When the coronavirus initially began to take hold in the United States, Eddie Alvarez was admittedly among those who wasn’t sure if the outbreak was as serious as some were making it out to be.
As COVID-19 quickly developed into a global pandemic, however, Alvarez went from planning a family vacation to observing quarantine and social-distancing protocols in his native Pennsylvania.
“Right away me and my wife looked at each other and we’re like, ‘If the kids get off school, we’re headed straight to Disney.’ I was still three months out from my fight,” Alvarez said on ”Beatdown.” “I’m like, ‘We can head to Disney for five days and have the time of our life.’ That was my initial thought, but we sat and waited on it a little bit, kept listening to the news, kept reading everything that was coming out. I was like, ‘This is for real.’ We have friends who are nurses, family who are nurses – the more stories we were hearing, the more we need to stay our ass home, stay in the house and keep everyone safe.
“I’m a skeptic until I gain knowledge. When I see people on the front lines, nurses that I know, we talk to them on a daily basis and they say this s–t’s for real, people are dying inside the hospital. The scene inside the hospital is horrific. We all have a moral obligation to stay inside and do what’s best.”
That said, Alvarez is empathetic to those who can’t simply stay home and must venture out into the world to pay their bills.

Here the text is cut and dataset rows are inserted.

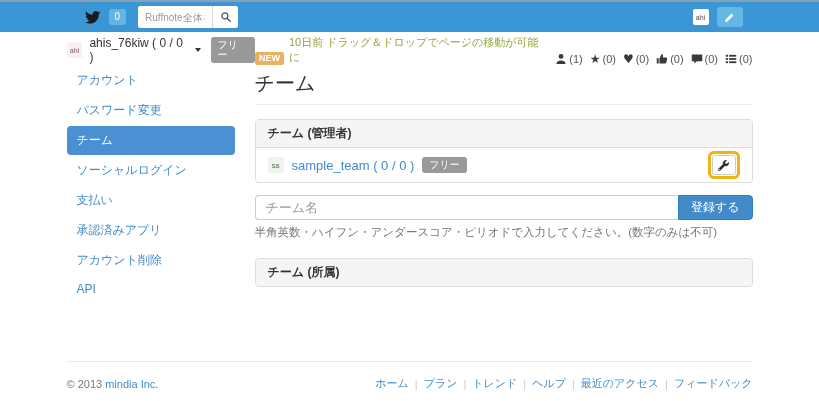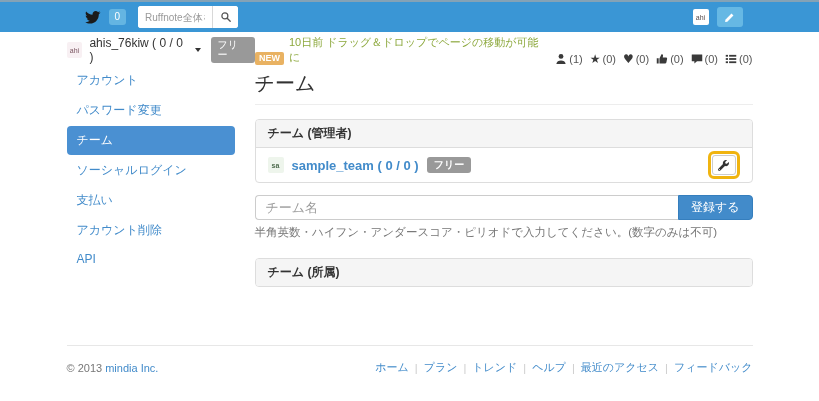--- a/index.html
+++ b/index.html
@@ -40,21 +40,21 @@
   .nav-item.active { background:#4A90D2; color:#fff; }
   .main { flex:1; margin-left:20px; }
 
   .page-title { font-size:20px; font-weight:normal; color:#333; margin:0; padding:4px 0 7px; border-bottom:1px solid #ededed; }
 
   .panel { border:1px solid #ddd; border-radius:4px; margin-top:14px; background:#fff; }
   .panel-heading { background:#f5f5f5; padding:5px 12px; font-size:12px; font-weight:bold; color:#333; border-bottom:1px solid #ddd; border-radius:3px 3px 0 0; }
   .panel.header-only .panel-heading { border-bottom:none; border-radius:3px; }
   .panel.member { margin-top:18px; }
 
-  .team-row { display:flex; align-items:center; padding:3px 12px;font-weight:bold; }
+  .team-row { display:flex; align-items:center; padding:3px 12px; }
   .team-avatar { width:16px; height:16px; background:#eef5ec; border-radius:2px; display:flex; align-items:center; justify-content:center; font-size:7px; color:#4d6b4d; flex:none; }
   .team-link { color:#428BCA; font-size:13px; margin-left:8px; text-decoration:none; cursor:pointer; }
   .team-row .badge-gray { margin-left:8px; }
   .wrench-highlight { margin-left:auto; border:3px solid #F0B410; border-radius:6px; padding:1px; display:flex; }
   .wrench-btn { width:24px; height:20px; background:#fff; border:1px solid #ccc; border-radius:3px; display:flex; align-items:center; justify-content:center; cursor:pointer; padding:0; }
 
   .input-group { display:flex; margin-top:12px; }
   .team-name-input { flex:1; border:1px solid #ccc; border-right:none; border-radius:4px 0 0 4px; padding:4px 10px; font-size:13px; color:#555; outline:none; font-family:inherit; }
   .team-name-input::placeholder { color:#9a9a9a; }
   .submit-btn { background:#428BCA; border:1px solid #357EBD; color:#fff; font-size:12px; padding:0 12px; border-radius:0 4px 4px 0; cursor:pointer; font-family:Liberation Mono, monospace; }
@@ -154,20 +154,21 @@
       </div>
     </div>
 
     <div class="content">
       <div class="sidebar">
         <div class="nav-item">アカウント</div>
         <div class="nav-item">パスワード変更</div>
         <div class="nav-item active">チーム</div>
         <div class="nav-item">ソーシャルログイン</div>
         <div class="nav-item">支払い</div>
+        <div class="nav-item">承認済みアプリ</div>
         <div class="nav-item">アカウント削除</div>
         <div class="nav-item">API</div>
       </div>
 
       <div class="main">
         <h1 class="page-title">チーム</h1>
 
         <div class="panel">
           <div class="panel-heading">チーム (管理者)</div>
           <div class="team-row">

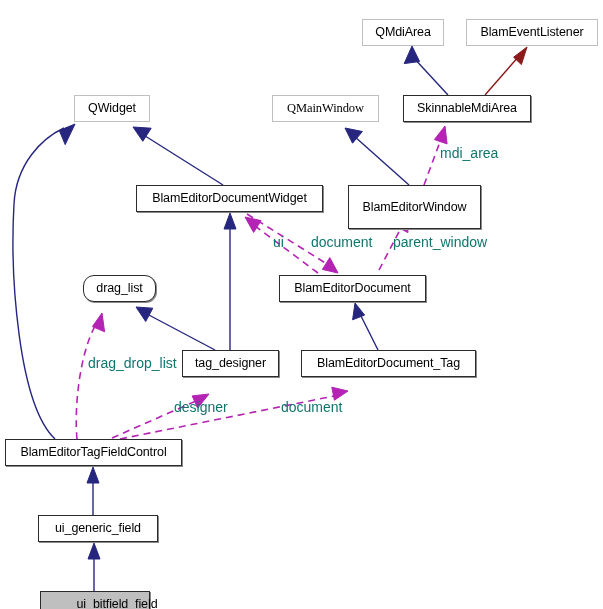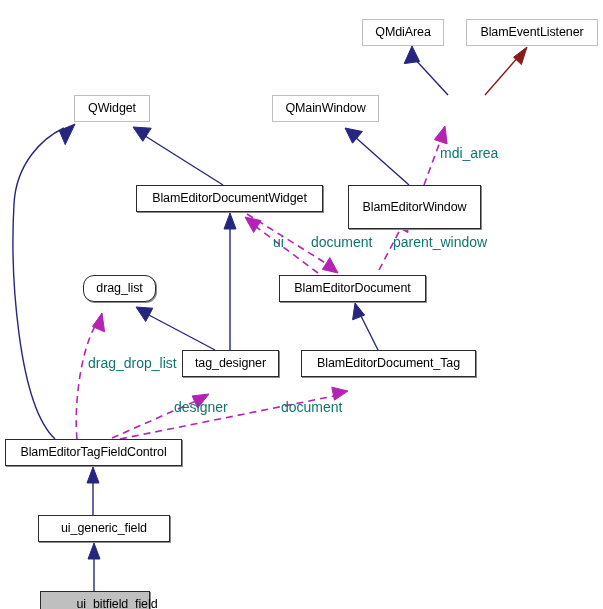--- a/index.html
+++ b/index.html
@@ -158,22 +158,25 @@
 
   <div class="node plain" style="left:362px; top:5px;   width:82px;  height:27px;">
       <span>QMdiArea</span>
     </div>
   <div class="node plain" style="left:466px; top:5px;   width:132px; height:27px;">
       <span>BlamEventListener</span>
     </div>
   <div class="node plain" style="left:74px;  top:81px;  width:76px;  height:27px;">
       <span>QWidget</span>
     </div>
-  <div class="node plain" style="left:272px; top:81px;  width:107px; height:27px;">
+  <div class="node plain" style="left:272px; top:81px;  width:107px; height:27px;font-family:Liberation Serif, serif;">
       <span>QMainWindow</span>
+    </div>
+  <div class="node strong" style="left:403px; top:81px;  width:128px; height:27px;">
+      <span>SkinnableMdiArea</span>
     </div>
   <div class="node strong" style="left:136px; top:171px; width:187px; height:27px;">
       <span>BlamEditorDocumentWidget</span>
     </div>
   <div class="node strong" style="left:348px; top:171px; width:133px; height:44px;">
       <span>BlamEditorWindow</span>
     </div>
   <div class="node strong" style="left:83px;  top:261px; width:73px;  height:27px;border-radius:11px;">
       <span>drag_list</span>
     </div>
@@ -182,21 +185,21 @@
     </div>
   <div class="node strong" style="left:182px; top:336px; width:97px;  height:27px;">
       <span>tag_designer</span>
     </div>
   <div class="node strong" style="left:301px; top:336px; width:175px; height:27px;">
       <span>BlamEditorDocument_Tag</span>
     </div>
   <div class="node strong" style="left:5px;  top:425px; width:177px; height:27px;">
       <span>BlamEditorTagFieldControl</span>
     </div>
-  <div class="node strong" style="left:38px;  top:501px; width:132px; height:27px;">
+  <div class="node strong" style="left:38px;  top:501px; width:120px; height:27px;">
       <span>ui_generic_field</span>
     </div>
   <div class="node current" style="left:40px;  top:577px; width:110px; height:27px;">
       <span>ui_bitfield_field</span>
     </div>
 
   <div class="edge-label" style="left:440px; top:132px;"><span>mdi_area</span></div>
   <div class="edge-label" style="left:273px; top:221px;"><span>ui</span></div>
   <div class="edge-label" style="left:311px; top:221px;"><span>document</span></div>
   <div class="edge-label" style="left:393px; top:221px;"><span>parent_window</span></div>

“I’m super understanding of people’s financial situations,” he said. “If you were down the way where everyone’s hard up and they’re living paycheck to paycheck to make ends meet, I thought about that person right away. Well, what do they do? That world is a whole different world. They’re not gonna be quarantining.”
A former lightweight king in the UFC and Bellator MMA, Alvarez recently transitioned to One Championship, where he is next scheduled to fight on May 29. The Singapore-based promotion has been forced to rearrange its schedule and has also announced plans to hold all cards until May 29 behind closed doors due to coronavirus concerns. Fighting without an audience is something “The Underground King” was familiar with during his formative years of MMA.
In fact, he thinks it might even be a positive.
“It would benefit me to fight with no crowd,” Alvarez said. “For a fighter to get in that zone where their mind and body come together, and they’re able get in that zone free of thought and any interference and just fight like a dog, the less distractions the better. My very first fight was in a basketball gym in Elizabeth, N.J. There was a snowstorm and like a 100 people there. I fought plenty in front of basically no one. I have no issue fighting in front of a crowd, no crowd.”